Os grandes processos de difamação pública me entendiam um pouco.
Já passei por alguns deles e vi amigos e conhecidos também sofrerem por conta. Baseados na intenção sacana de uma pessoa, um grupo ou uma instituição, eles – não raro – são ações conscientes em que os envolvidos sabem que a história não é verdade, mas contam com a ignorância popular para fazer correr sua versão.
Agora, o que me fascina são os pequenos processos difamatórios do dia a dia.
Que funcionam como cebolas: parecem grandes, suculentas e sólidas mas, retirando casca por casca, encontra-se apenas ar lá dentro. Pequenas difamações que surgem da incapacidade de alguém de interpretar um texto (tirando conclusões mirabolantes a partir do que o autor quis dizer), da dedução equivocada guiada, não por evidências, mas pelo desejo pessoal daquilo ser realidade (Sakamoto é de esquerda, logo deve ser fã de Nicolás Maduro) ou da incompetência em usar as redes sociais.
Este último item pode chocar, mas é verdade. Certo dia, percebi que havia um rosário de lamentações contra mim no Twitter por conta de uma frase preconceituosa que eu nunca postara. Caçando a origem, percebi que eu havia sido marcado em uma postagem e, ao longo de retuitadas, o autor se perdeu e fiquei só eu, como se aquilo fosse meu. O que bastou para dezenas de pessoas defenderem que fosse queimado em praça pública.
Se a ciência parasse de se dedicar a coisas irrelevantes, como a cura da Zika e do câncer, e concentrasse esforços no que realmente importa, já teríamos uma tabela para entender quantas retuitadas, compartilhamentos ou likes são necessários para um pequeno erro se tornar boato e de lá verdade suprema. Tipo, 30 retuitadas e já era: ninguém mais vai acreditar que aquilo não procede. Ou seja, foi validado coletivamente, game over.
No começo, tolinho, tentei até explicar que isso não procedia. No que tive que ler um sonoro:
– Agora que pegou mal, quer tirar o corpo fora, né mané? Você é um idiota e um covarde!
Na verdade, tinha mais palavrões, mas como hoje é domingo, optei por uma versão família.

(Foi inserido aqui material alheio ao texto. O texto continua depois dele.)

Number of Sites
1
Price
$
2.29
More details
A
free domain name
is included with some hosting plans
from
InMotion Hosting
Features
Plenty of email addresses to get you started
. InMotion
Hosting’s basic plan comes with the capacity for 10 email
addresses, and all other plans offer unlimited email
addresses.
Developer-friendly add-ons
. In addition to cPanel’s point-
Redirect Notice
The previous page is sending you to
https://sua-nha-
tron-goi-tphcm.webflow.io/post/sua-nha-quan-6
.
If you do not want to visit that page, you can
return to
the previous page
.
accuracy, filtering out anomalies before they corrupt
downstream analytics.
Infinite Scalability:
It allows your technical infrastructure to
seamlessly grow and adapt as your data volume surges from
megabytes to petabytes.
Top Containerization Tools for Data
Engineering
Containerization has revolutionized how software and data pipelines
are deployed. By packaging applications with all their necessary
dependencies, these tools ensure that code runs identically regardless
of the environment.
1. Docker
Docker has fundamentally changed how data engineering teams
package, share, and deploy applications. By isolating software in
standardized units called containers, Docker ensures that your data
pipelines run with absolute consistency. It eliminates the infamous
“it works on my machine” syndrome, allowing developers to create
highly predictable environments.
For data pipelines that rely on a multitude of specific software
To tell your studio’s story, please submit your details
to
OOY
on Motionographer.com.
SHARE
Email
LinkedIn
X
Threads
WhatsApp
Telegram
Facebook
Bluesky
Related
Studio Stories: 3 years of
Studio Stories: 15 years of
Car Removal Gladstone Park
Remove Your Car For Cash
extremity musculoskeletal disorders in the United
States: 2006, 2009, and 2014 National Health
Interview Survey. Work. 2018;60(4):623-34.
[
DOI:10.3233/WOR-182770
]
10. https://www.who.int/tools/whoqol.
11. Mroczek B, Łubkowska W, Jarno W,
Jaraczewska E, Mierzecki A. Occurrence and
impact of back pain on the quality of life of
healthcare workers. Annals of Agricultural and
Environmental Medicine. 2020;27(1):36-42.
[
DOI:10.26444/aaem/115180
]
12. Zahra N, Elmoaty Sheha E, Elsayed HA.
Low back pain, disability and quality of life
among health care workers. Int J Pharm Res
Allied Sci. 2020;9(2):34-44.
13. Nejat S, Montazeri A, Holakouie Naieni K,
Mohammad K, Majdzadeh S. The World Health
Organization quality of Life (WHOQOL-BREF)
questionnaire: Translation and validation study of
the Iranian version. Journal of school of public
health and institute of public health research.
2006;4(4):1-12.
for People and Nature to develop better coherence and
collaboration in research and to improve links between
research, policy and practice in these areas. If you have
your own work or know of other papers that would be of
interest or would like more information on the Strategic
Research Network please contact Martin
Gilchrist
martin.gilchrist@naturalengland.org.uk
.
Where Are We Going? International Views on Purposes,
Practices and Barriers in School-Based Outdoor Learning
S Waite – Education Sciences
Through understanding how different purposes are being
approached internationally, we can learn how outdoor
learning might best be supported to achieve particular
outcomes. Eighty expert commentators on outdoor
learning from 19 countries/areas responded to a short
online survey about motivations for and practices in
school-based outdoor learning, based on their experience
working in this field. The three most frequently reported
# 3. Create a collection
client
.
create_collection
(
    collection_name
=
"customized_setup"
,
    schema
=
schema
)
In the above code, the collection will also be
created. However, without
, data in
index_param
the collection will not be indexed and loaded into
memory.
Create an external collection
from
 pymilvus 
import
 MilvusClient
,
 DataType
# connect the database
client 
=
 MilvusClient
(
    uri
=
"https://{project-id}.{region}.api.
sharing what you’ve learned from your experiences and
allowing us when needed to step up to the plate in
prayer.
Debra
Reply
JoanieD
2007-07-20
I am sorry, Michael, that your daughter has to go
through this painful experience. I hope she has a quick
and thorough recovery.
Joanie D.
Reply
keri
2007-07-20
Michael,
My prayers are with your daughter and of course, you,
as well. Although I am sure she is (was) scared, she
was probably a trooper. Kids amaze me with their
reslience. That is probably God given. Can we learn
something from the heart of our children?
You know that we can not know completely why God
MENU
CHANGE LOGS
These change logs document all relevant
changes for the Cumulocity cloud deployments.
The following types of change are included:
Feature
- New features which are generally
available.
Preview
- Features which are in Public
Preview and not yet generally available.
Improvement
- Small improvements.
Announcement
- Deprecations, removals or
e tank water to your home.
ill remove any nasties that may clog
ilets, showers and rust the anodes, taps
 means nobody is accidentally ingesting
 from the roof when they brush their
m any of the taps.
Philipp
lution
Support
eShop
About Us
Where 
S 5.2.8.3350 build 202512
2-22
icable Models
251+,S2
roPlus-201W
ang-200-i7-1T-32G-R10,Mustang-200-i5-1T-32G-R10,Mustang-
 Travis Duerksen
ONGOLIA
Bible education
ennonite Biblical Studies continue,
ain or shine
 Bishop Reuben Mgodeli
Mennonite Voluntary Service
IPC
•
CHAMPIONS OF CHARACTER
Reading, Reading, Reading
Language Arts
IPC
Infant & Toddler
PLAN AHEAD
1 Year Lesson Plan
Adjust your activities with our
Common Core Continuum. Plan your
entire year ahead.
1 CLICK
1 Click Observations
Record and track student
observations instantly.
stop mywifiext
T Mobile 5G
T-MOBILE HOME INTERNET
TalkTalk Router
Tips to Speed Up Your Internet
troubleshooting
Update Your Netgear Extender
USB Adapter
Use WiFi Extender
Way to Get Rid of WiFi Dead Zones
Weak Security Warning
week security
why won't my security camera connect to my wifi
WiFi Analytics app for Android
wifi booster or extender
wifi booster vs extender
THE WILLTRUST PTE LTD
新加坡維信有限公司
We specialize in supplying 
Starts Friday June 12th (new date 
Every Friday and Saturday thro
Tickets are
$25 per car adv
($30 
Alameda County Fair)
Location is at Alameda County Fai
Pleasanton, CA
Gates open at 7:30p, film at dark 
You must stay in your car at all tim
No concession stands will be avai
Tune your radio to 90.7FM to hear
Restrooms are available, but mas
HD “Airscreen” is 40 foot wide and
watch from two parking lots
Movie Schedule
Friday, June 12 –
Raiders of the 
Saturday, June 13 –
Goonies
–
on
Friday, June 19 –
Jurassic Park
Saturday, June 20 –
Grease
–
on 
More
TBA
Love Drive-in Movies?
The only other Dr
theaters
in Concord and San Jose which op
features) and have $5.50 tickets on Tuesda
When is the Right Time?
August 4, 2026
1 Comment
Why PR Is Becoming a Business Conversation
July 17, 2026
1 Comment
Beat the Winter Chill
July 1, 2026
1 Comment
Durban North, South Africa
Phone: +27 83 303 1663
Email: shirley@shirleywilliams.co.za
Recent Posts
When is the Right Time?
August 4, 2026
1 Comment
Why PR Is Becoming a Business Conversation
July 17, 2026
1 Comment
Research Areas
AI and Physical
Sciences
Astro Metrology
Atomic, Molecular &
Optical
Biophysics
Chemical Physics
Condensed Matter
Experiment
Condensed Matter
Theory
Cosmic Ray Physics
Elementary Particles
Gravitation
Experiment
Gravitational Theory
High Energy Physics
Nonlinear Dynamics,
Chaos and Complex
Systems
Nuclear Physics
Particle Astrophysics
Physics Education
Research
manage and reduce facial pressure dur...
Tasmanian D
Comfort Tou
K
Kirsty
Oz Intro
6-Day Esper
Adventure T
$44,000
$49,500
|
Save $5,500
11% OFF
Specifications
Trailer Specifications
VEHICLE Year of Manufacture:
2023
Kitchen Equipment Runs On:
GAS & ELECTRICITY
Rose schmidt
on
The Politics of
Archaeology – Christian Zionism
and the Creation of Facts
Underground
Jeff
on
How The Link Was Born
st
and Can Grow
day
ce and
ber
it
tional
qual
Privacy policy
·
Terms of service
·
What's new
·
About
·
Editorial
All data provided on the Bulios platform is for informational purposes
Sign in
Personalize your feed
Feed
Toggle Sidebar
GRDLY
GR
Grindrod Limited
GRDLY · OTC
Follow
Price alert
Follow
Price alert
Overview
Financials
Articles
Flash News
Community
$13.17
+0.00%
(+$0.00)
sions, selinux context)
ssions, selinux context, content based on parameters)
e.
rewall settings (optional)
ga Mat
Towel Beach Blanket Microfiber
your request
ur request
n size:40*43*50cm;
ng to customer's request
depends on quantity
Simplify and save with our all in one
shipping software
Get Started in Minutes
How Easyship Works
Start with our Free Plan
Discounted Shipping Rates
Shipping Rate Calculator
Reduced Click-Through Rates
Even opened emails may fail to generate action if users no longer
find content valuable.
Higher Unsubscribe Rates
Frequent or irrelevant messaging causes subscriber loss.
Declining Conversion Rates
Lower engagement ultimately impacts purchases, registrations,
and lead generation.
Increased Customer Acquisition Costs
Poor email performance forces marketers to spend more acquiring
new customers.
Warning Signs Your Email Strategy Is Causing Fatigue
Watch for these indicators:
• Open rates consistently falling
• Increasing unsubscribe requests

Mais ou menos o sentimento de ler O Processo, de Kafka, no qual Josef K. é preso e obrigado a passar por um longo e tenebroso processo por conta de um crime que ninguém lhe explica qual é. A primeira publicação do livro é de 1925, mas segue atual pacas. O mundo digital deu apenas rapidez à eternamente presente ignorância humana.
Estou falando das pequenas difamações porque as grandes são alvos de notas de repúdio, direitos de resposta, protestos indignados, processos judiciais, fact checkings, enfim. Já as pequenas, as minúsculas do dia a dia, passam despercebidas. E vão, aos poucos, definindo os contornos do entendimento sobre determinado assunto, pessoa, lugar ou ideia sem que nos atentemos para tanto.
O problema é que os grandes difamadores, os profissionais, se valem da inocência útil dos pequenos, em sua maioria formada de leigos, para conquistar seus objetivos. Um processo de alfabetização digital, como sempre digo aqui, cairia bem. Fomentar o bom senso e o senso crítico na criançada desde pequena também. Mas tudo isso é educação, e portanto, irrelevante.